The hope is that this approach could help materials scientists identify the appropriate molecules to use in order to synthesise target nanomaterials.
Fabricating nanomaterials using a bottom-up approach requires finding 'precursor molecules' that interact and align correctly with each other as they self-assemble. But knowing how precursor molecules will interact and what shapes they will form has been a challenge.
Bottom-up fabrication of graphene nanoribbons is receiving much attention due to their potential use in electronics, tissue engineering, construction, and bio-imaging. One way to synthesise them is by using bianthracene precursor molecules that have bromine 'functional' groups attached to them. The bromine groups interact with a copper substrate to form nano-sized chains. When these chains are heated, they turn into graphene nanoribbons.
The approach was developed by Daniel Packwood of Kyoto University's Institute for Integrated Cell-Material Sciences (iCeMS) and Taro Hitosugi of the Tokyo Institute of Technology, who tested their simulator using this method for building graphene nanoribbons.

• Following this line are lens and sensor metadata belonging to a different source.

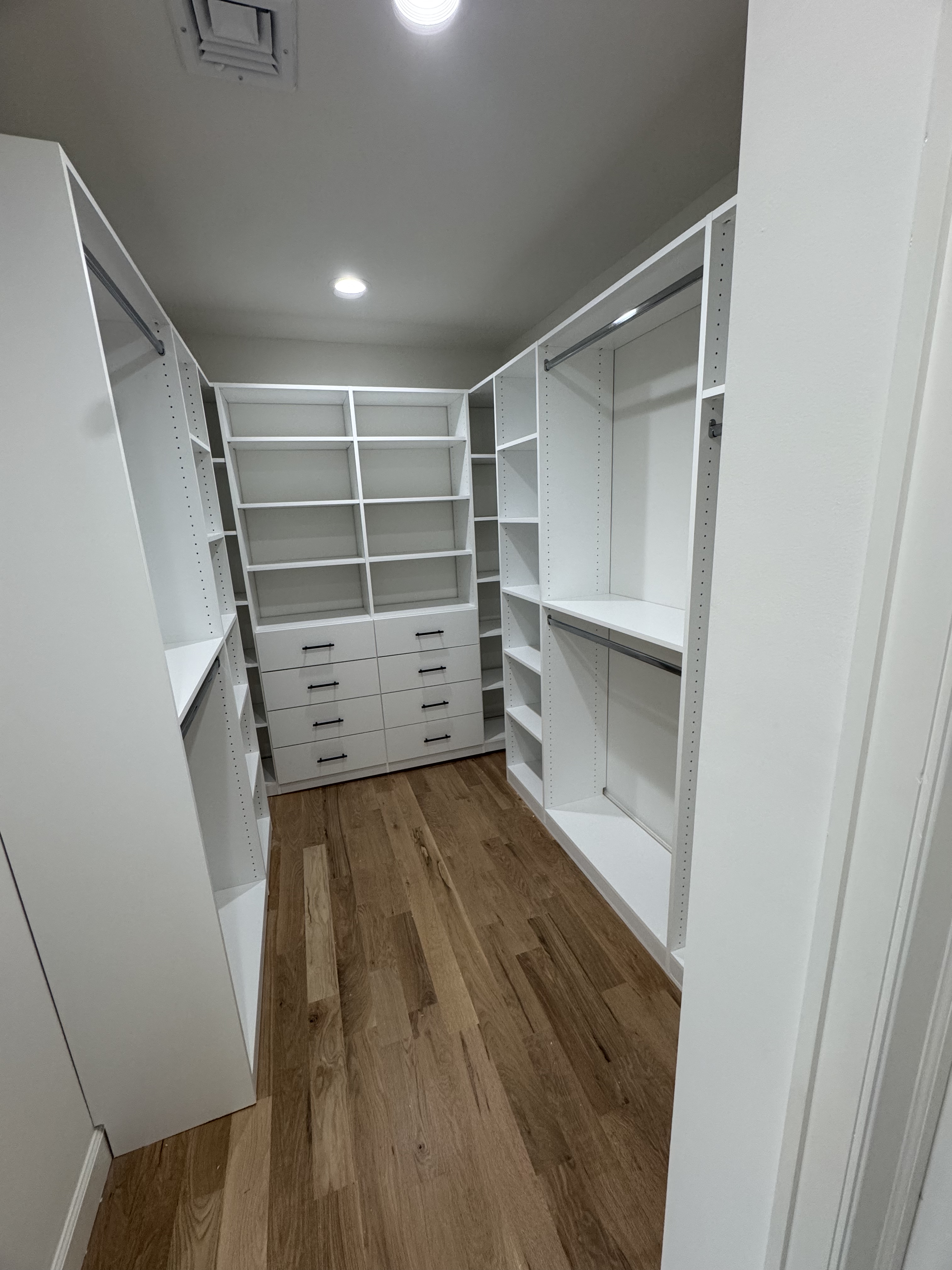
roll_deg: +2.8
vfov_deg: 102.1
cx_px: 476
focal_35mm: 14
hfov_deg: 85.7
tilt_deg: -13.7
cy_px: 635
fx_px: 513
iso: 250
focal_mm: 2.22
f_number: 2.2
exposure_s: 1/120
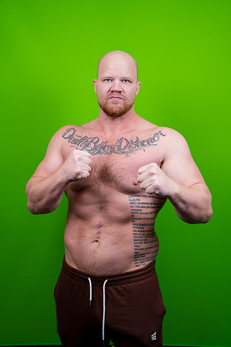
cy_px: 174
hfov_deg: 27.0
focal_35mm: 50
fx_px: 481
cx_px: 116
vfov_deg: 39.6
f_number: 2
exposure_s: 1/160
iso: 100
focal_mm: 50
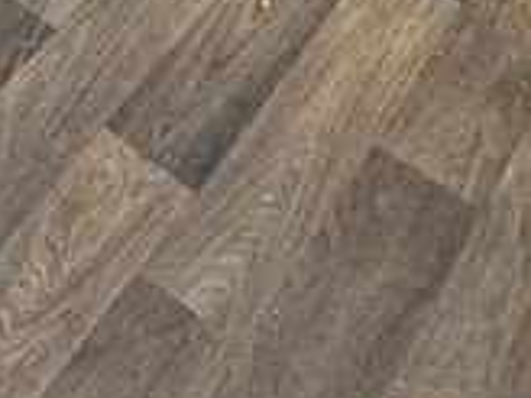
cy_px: -798
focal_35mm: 95
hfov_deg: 17.8
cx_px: -333
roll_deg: +0.1
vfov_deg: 10.7
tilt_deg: -17.1
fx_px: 1457
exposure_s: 1/100
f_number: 2.2
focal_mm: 2.22
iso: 160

Data was input into the model about the chemical properties of a variety of molecules that can be attached to bianthracene to 'functionalise' it and facilitate its interaction with copper. The data went through a series of processes that ultimately led to the formation of a 'dendrogram'.
According to the team, this showed that attaching hydrogen molecules to bianthracene led to the development of strong one-dimensional nano-chains. Fluorine, bromine, chlorine, amidogen, and vinyl functional groups led to the formation of moderately strong nano-chains. Trifluoromethyl and methyl functional groups led to the formation of weak 1D islands of molecules, and hydroxide and aldehyde groups led to the formation of strong two-dimensional tile-shaped islands.
The information produced in the dendogram changed based on the temperature data provided. The above categories apply when the interactions are conducted at -73°C. The results changed with warmer temperatures. The researchers recommend applying the data at low temperatures where the effect of the functional groups' chemical properties on nano-shapes are most clear.
The technique can be applied to other substrates and precursor molecules. The researchers describe their method as analogous to the periodic table of chemical elements, which groups atoms based on how they bond to each other.
However, the researchers say that in order to “truly prove” that the dendrograms or other informatics-based approaches can be as valuable to materials science as the periodic table, they must incorporate them in a real bottom-up nanomaterial fabrication experiment.